Coronavirus will impact the way the real estate industry functions, and how people work, into the future. Some of the changes will represent an acceleration of trends already underway, whereas other impacts will mean a sharp turn from the previously established course.
Human-connectivity will underpin on-going demand for office space, and nobody believes our CBDs are going to remain ghost towns forever. However, the impact is clearly going to be far greater than just a few more hand sanitiser dispensers in building lobbies and offices.
This blog post specifically focuses on the impact of COVID-19 on landlords of commercial office buildings in Australia. Here are three predictions of the impact on landlords of major office buildings in Australia in a post COVID-19 world.
1. A loss of momentum towards in-house leasing
It seems inevitable that vacancy rates are going to increase substantially. There was already a lot of new office stock recently completed or under construction in our largest capital city markets. A fall in demand, as a result of a decentralisation trend, a greater propensity to work from home and lower-than-previously-expected economic growth, will result in higher vacancy rates than were previously forecast.
More vacancy means that some owners who had been increasingly relying on in-house leasing resources will need to rethink their strategy. I expect that some owners will move back to an outsourcing model, as leasing agents’ expertise becomes more important in the process – or they will at least shift the balance towards outsourcing by adopting a hybrid approach.
In a higher vacancy market, the prudent approach will be the traditional agency model.
2. A pause on placemaking, with fewer experiences and less events
Prior to COVID-19, there was a trend towards place-making, experiences and events in Australian office buildings.
The events industry was booming. People wanted more immersive and interactive experiences, and landlords were responding by putting on all sorts of events as they curated a community for their buildings. Some events and common areas were enticing for outsiders to enter the building.
How quickly things have changed! The focus on place-making and the creation of more event space at the expense of leasable area should be reviewed. Expansive coworking-style spaces in lobbies will probably be cut back or completely removed to discourage congregation.
There will likely be less pop-ups and fewer landlord-sponsored events.
Some of the costs of maintaining common areas can be shifted to the tenant via outgoings (e.g. common area cleaning charges will increase as more preventative disinfectant becomes the norm), and tenants may still appreciate the provision of common area amenity.
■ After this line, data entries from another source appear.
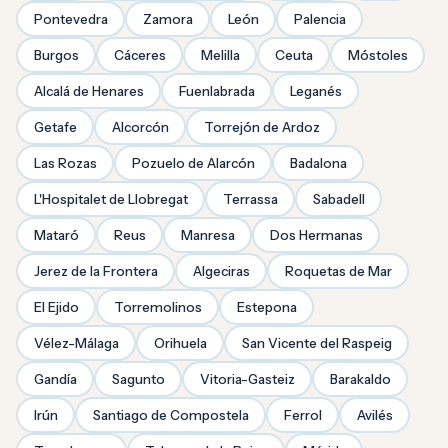
Pontevedra
Zamora
León
Palencia
Burgos
Cáceres
Melilla
Ceuta
Móstoles
Alcalá de Henares
Fuenlabrada
Leganés
Getafe
Alcorcón
Torrejón de Ardoz
Las Rozas
Pozuelo de Alarcón
Badalona
L'Hospitalet de Llobregat
Terrassa
Sabadell
Mataró
Reus
Manresa
Dos Hermanas
Jerez de la Frontera
Algeciras
Roquetas de Mar
El Ejido
Torremolinos
Estepona
Vélez-Málaga
Orihuela
San Vicente del Raspeig
Gandía
Sagunto
Vitoria-Gasteiz
Barakaldo
Irún
Santiago de Compostela
Ferrol
Avilés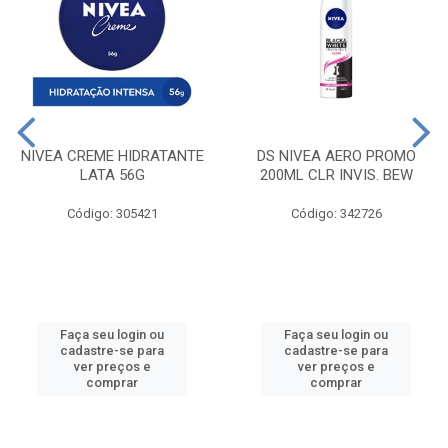
NIVEA CREME HIDRATANTE
DS NIVEA AERO PROMO
LATA 56G
200ML CLR INVIS. BEW
Código: 305421
Código: 342726
Faça seu login ou
Faça seu login ou
cadastre-se para
cadastre-se para
ver preços e
ver preços e
comprar
comprar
However, the allocation of so much space to the general public and event uses, in an age where people are more germ-conscious, no longer make senses – at least for the foreseeable future.
Landlords will also review building policies and start to restrict tenants’ ability to have in-house events, while more proactively limiting the number of guests within leased areas at any one time (or even imposing a capacity limit over a period of time).
This means that Eventbrite or Meetup-style events within flexible space providers, tenant break out areas and building common areas, which were growing quickly before COVID-19, will likely be banned or severely restricted. Placemaking will be sidelined in favour of curating safe spaces.
3. A shift in focus from environmental sustainability to technological connectivity
NABERS, the National Australian Built Environment Rating System, rates the environmental performance of Australian buildings and tenancies. While landlords have been focused on improving their performance in this area over the past decade, I expect that more will seek to compete on technological connectivity moving forward.
Wired Certification is a CRE rating system for landlords to understand, improve and promote their buildings’ digital infrastructure. As companies become more comfortable with, and reliant on, virtual meetings as a way to communicate internally and externally, the review of a building’s Wired Score (or a competing measure) will become part of the decision-making process for tenants when deciding on space. This will, therefore, influence the capital expenditure priorities of asset managers.
According to the Wired Score website, there are currently only 2,000 Wired Certified buildings globally. If Wired Score becomes the industry standard by which a building’s digital infrastructure is measured, I expect there will be a trend for buildings to become certified and, as buildings seek to differentiate themselves in a challenging leasing environment, more investment in the measures that result in a Gold or Platinum grade.
Therefore, the recent arms race between buildings on sustainable design features and end-of-trip facilities will likely evolve into a competition for digital infrastructure supremacy.
No doubt there will be many other impacts and implications for landlords from COVID-19, but these three should help get the conversation started.